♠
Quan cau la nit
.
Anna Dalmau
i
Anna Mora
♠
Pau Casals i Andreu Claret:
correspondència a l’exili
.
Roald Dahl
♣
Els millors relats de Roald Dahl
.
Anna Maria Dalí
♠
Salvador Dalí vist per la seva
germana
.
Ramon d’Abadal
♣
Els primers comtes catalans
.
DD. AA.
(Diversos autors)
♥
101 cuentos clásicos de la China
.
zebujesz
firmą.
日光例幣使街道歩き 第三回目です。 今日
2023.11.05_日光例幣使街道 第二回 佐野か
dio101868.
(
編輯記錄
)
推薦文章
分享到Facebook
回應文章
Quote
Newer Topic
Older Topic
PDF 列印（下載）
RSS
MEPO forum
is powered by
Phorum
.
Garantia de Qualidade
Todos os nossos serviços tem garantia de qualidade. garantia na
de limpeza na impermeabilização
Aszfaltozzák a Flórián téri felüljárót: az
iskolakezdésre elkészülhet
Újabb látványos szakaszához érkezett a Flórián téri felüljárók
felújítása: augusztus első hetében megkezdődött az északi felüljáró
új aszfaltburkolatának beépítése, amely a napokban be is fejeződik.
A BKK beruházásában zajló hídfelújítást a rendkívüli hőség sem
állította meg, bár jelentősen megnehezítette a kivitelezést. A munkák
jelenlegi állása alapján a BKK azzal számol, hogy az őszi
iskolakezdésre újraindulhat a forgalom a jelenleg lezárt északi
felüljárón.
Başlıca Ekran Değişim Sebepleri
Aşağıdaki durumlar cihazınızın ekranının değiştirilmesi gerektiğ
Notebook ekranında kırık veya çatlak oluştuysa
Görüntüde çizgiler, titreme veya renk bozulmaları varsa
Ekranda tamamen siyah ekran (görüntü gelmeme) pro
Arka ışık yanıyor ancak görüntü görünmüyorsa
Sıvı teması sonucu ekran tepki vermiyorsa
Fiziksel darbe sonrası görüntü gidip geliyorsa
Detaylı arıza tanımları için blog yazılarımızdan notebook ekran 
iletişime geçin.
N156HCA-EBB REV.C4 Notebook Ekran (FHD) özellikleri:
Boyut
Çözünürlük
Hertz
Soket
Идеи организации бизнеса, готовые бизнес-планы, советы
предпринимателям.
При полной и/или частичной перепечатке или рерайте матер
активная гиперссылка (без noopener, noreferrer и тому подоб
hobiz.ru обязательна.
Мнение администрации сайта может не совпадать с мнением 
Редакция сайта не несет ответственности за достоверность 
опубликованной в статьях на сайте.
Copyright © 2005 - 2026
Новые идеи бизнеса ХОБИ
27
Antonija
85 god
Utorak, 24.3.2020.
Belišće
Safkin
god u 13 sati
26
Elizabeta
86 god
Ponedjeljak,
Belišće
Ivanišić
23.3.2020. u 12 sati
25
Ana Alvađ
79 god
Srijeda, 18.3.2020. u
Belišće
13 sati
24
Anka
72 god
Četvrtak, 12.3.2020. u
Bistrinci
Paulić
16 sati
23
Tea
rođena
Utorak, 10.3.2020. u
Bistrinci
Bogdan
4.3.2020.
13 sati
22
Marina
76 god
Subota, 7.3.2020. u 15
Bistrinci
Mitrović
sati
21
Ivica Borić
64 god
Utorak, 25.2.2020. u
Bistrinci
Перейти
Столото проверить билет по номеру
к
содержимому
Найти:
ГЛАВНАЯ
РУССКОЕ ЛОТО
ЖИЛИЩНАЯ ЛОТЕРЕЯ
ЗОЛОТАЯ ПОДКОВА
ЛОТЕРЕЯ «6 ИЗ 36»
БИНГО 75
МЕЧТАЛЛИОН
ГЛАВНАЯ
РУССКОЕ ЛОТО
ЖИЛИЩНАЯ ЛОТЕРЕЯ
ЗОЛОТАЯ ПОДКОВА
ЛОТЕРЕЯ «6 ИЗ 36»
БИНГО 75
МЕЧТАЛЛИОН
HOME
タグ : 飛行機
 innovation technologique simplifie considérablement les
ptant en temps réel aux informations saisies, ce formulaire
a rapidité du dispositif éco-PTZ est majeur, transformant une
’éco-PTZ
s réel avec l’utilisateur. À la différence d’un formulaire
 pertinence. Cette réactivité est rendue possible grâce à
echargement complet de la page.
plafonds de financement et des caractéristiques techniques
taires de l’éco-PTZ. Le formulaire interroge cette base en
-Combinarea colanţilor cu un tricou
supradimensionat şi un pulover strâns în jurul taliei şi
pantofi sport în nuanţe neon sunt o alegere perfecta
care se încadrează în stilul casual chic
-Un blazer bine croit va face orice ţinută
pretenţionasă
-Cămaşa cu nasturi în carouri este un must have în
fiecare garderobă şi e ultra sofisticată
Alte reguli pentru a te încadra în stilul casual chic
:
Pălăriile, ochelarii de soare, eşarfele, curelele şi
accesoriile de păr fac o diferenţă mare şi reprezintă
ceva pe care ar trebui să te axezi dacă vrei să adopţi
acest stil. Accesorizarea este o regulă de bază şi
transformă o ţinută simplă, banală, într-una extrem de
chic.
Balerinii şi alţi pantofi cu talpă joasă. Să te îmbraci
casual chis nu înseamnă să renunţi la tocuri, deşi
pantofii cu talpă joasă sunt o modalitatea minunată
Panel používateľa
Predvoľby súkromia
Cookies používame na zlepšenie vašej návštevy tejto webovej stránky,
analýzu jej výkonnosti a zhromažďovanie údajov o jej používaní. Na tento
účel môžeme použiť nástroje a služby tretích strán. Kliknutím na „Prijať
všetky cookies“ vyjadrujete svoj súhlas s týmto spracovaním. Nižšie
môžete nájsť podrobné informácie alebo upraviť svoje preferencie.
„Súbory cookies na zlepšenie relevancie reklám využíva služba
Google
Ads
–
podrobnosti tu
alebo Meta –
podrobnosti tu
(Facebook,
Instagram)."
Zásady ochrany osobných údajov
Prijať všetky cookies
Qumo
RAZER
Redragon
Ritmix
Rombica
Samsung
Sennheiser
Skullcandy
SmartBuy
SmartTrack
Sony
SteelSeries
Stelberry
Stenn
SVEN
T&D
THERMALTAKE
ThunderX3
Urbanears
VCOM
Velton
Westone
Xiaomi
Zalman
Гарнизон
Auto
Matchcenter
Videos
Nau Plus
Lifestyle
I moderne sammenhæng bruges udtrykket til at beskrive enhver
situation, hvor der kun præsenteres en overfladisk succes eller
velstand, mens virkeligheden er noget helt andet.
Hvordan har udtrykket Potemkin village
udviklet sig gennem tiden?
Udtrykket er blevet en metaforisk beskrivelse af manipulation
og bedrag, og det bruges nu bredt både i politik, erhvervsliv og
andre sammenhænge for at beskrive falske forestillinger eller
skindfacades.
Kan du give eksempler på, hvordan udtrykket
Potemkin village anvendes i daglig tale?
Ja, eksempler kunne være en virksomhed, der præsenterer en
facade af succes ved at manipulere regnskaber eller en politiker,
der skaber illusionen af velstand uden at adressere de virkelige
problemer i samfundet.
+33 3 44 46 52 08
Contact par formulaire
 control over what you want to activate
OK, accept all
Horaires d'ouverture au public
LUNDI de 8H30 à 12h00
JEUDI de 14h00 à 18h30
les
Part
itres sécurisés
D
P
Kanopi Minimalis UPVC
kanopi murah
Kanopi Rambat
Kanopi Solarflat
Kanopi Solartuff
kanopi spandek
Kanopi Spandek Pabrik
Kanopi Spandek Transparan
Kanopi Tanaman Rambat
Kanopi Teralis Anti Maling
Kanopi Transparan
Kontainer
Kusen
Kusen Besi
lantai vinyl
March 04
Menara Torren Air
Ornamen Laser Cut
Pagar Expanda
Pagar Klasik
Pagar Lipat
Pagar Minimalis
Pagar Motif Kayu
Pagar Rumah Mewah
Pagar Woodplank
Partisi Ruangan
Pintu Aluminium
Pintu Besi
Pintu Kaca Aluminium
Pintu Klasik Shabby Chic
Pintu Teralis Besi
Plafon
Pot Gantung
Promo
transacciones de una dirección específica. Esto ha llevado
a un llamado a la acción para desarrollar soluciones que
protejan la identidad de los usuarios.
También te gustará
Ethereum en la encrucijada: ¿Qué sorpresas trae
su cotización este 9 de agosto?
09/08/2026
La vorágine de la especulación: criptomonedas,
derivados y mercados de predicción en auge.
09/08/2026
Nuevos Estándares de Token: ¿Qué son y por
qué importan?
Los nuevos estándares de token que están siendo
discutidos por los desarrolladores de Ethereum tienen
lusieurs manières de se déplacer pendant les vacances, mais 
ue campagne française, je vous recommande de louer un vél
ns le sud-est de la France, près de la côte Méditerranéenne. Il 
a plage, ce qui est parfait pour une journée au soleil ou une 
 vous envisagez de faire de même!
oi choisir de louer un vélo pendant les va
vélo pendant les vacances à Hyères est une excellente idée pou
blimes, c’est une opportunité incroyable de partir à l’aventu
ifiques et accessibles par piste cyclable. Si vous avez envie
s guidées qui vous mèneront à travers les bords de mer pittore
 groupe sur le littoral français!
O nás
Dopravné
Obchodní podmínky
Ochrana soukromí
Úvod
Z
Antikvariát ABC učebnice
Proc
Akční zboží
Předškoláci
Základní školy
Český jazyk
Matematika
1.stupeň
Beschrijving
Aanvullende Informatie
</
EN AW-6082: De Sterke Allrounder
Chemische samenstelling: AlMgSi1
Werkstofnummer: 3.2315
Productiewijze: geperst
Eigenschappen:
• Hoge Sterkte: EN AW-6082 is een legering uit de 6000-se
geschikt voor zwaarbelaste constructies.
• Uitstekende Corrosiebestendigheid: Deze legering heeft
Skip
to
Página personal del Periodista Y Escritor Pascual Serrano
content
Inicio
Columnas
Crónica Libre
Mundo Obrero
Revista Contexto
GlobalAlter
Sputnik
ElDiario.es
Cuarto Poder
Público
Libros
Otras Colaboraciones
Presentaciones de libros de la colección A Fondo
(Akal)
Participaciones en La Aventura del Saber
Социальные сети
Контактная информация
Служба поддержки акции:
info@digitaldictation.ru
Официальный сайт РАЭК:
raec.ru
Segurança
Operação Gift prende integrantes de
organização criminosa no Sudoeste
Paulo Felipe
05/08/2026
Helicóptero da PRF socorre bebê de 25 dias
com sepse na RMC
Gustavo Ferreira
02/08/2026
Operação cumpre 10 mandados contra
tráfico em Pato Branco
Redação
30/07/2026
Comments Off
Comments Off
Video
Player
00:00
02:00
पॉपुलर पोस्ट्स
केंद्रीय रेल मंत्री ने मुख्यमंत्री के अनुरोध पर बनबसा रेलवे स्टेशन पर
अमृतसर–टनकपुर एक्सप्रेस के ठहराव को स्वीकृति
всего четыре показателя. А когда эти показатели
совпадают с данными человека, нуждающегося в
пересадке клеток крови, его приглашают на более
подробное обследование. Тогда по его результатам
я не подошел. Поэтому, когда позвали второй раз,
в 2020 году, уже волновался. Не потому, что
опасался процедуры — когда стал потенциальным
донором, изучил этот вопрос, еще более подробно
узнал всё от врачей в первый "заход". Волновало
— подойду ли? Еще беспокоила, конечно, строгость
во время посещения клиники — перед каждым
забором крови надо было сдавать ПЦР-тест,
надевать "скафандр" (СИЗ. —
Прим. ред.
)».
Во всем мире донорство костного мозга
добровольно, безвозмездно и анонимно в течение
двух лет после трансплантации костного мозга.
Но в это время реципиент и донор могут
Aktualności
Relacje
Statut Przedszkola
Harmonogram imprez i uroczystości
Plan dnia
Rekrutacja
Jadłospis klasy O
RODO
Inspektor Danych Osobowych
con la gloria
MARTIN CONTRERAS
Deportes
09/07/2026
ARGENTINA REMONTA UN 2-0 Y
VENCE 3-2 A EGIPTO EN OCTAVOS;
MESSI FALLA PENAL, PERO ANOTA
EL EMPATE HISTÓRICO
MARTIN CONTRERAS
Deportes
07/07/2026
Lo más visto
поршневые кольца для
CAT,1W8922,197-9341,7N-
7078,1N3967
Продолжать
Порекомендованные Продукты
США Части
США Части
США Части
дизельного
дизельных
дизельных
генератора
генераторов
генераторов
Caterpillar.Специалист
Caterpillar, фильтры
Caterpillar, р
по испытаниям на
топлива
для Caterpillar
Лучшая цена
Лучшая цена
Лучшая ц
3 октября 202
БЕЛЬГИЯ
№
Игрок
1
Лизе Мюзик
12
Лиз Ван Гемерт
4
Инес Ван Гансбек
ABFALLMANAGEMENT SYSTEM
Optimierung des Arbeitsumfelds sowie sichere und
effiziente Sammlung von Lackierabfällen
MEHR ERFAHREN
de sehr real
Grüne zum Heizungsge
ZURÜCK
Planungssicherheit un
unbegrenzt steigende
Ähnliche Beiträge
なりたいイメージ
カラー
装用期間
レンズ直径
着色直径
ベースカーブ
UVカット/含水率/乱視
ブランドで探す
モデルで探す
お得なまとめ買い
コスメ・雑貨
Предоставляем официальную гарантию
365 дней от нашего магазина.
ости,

◆ ◆ ◆

ABOUT THIS EXERCISE => Every line with "время" in it should be copied from the entries above.

RESPONSE FOR THIS EXERCISE =>
во время посещения клиники — перед каждым
Но в это время реципиент и донор могут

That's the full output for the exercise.